[START]
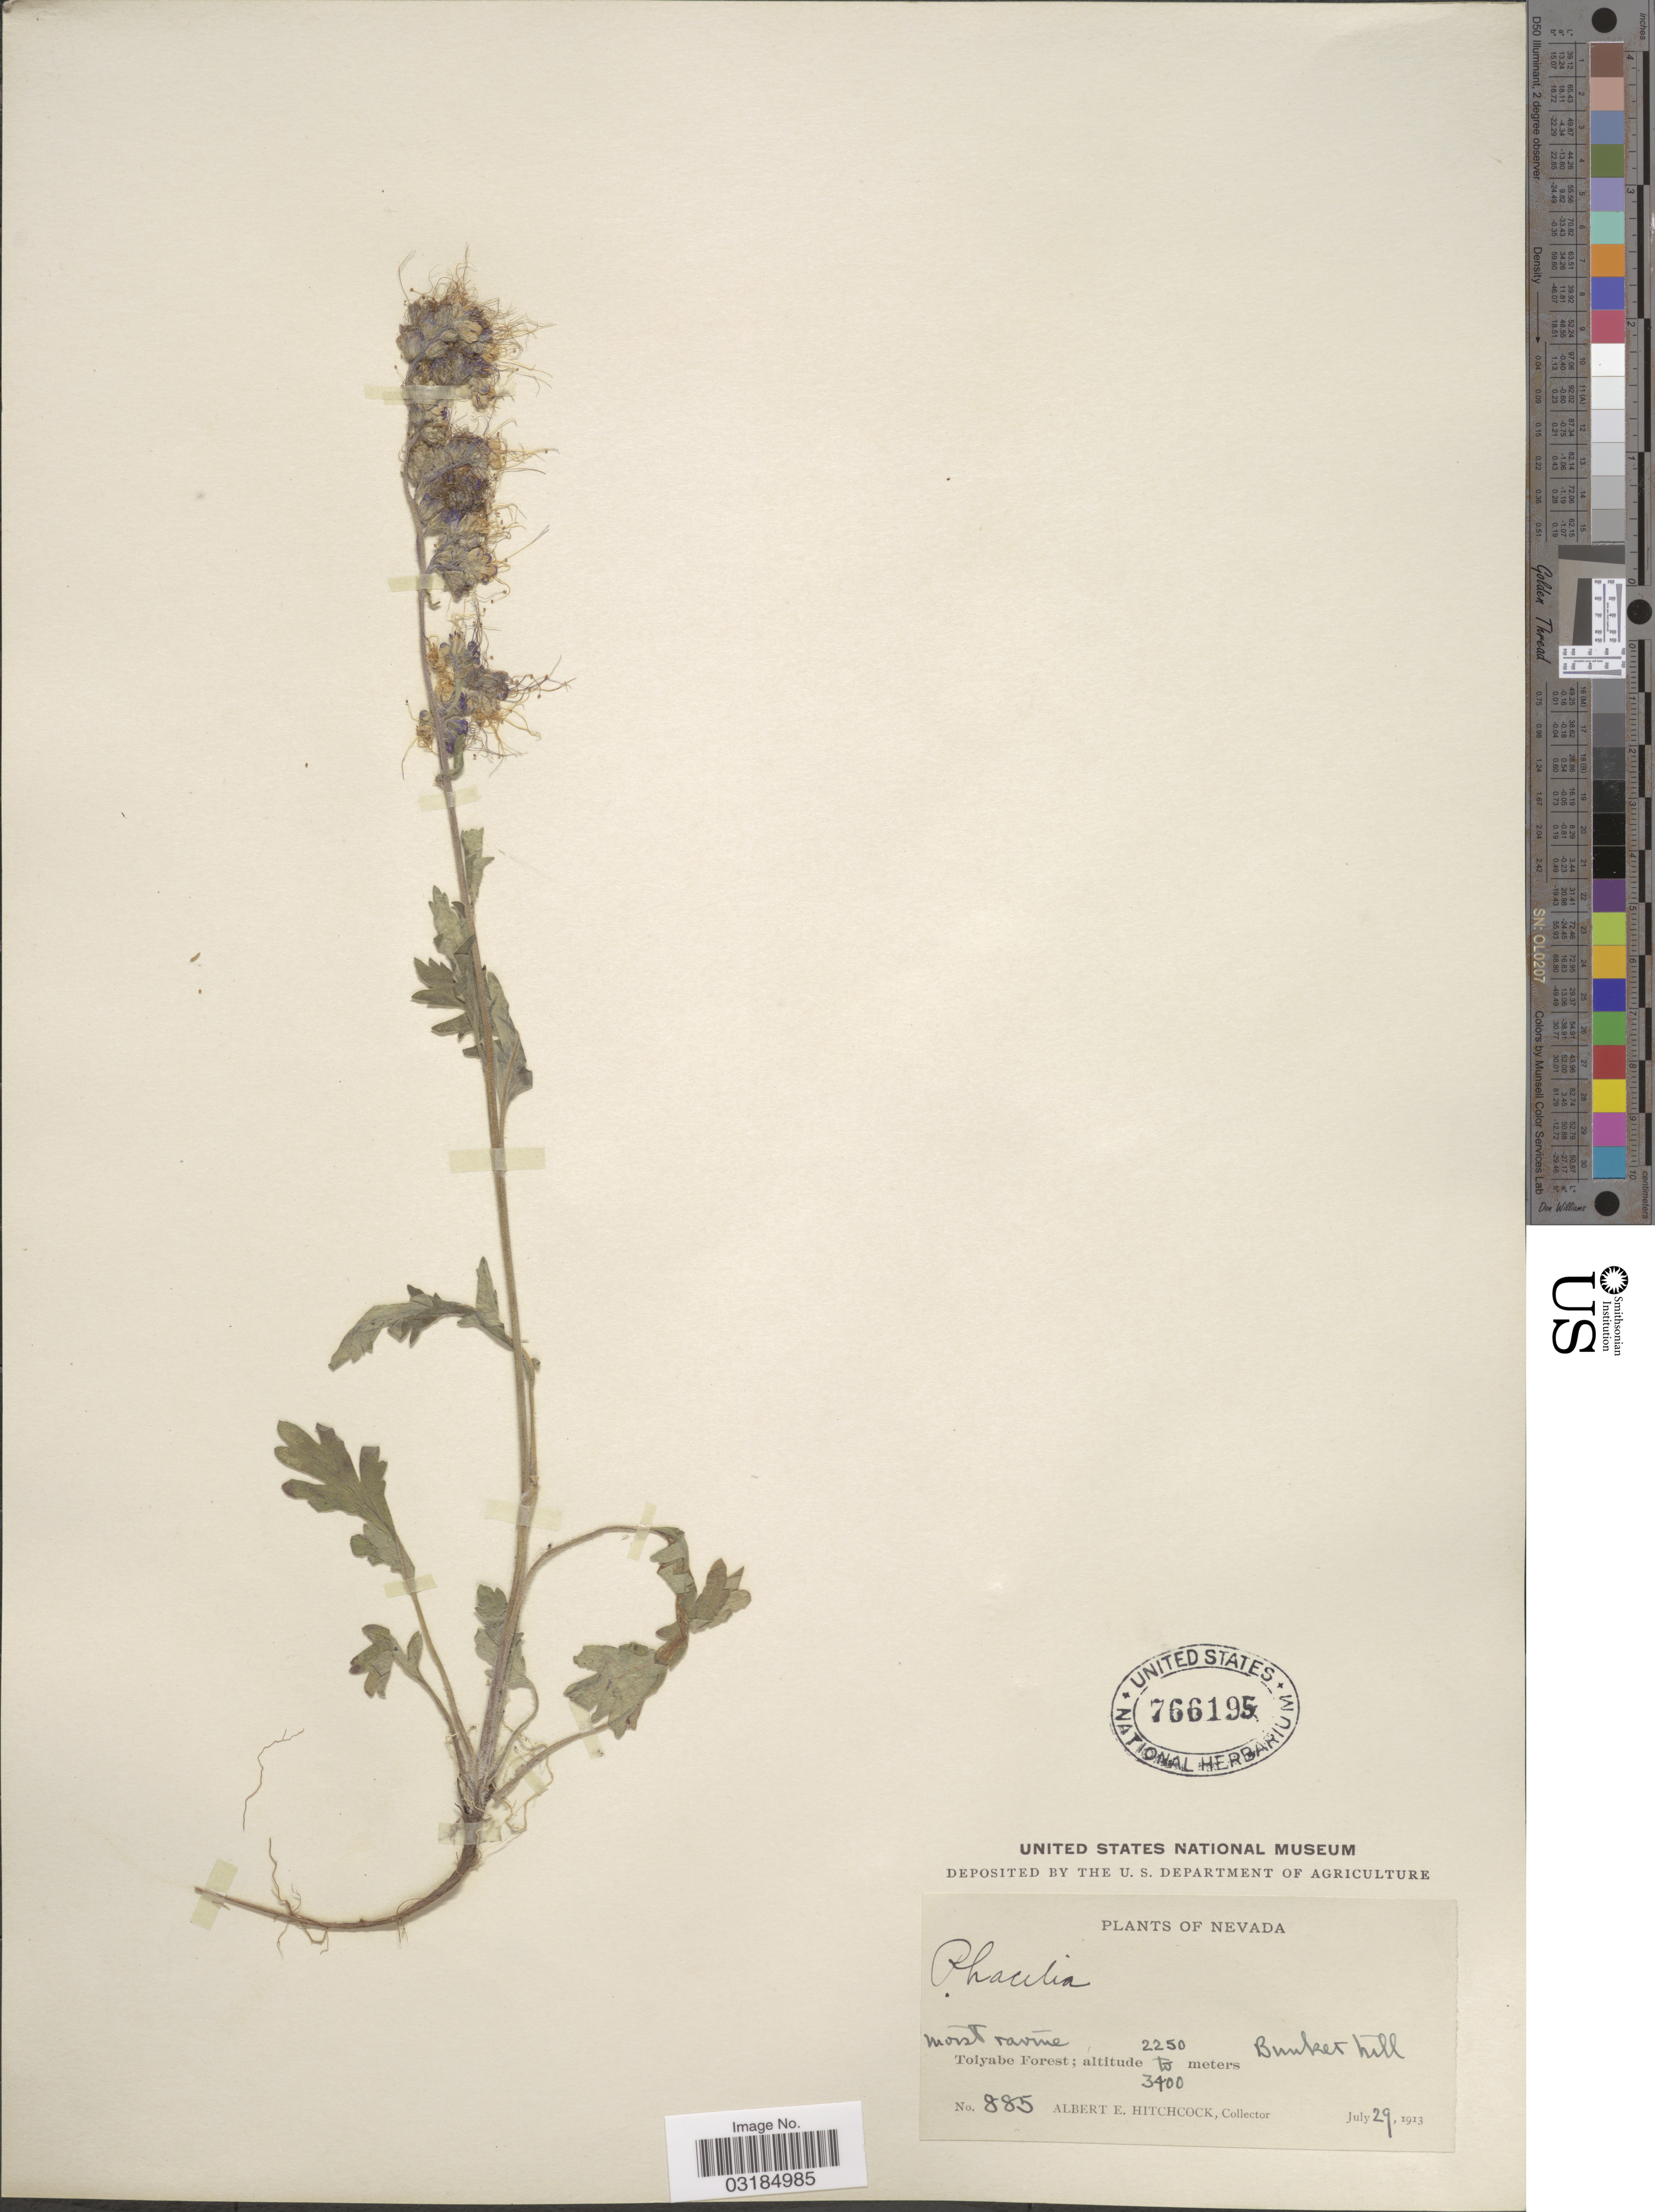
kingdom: Plantae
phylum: Tracheophyta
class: Magnoliopsida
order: Boraginales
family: Hydrophyllaceae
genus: Phacelia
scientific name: Phacelia ciliosa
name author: Rydb.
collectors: A. Hitchcock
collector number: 885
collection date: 1913-07-29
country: United States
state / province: Nevada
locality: Toiyabe Forest. Bunker hill.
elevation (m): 2250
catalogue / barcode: US 766195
[END]
Copy every line of the listing above word for word, but leave out the picture.

Result:
kingdom: Plantae
phylum: Tracheophyta
class: Magnoliopsida
order: Boraginales
family: Hydrophyllaceae
genus: Phacelia
scientific name: Phacelia ciliosa
name author: Rydb.
collectors: A. Hitchcock
collector number: 885
collection date: 1913-07-29
country: United States
state / province: Nevada
locality: Toiyabe Forest. Bunker hill.
elevation (m): 2250
catalogue / barcode: US 766195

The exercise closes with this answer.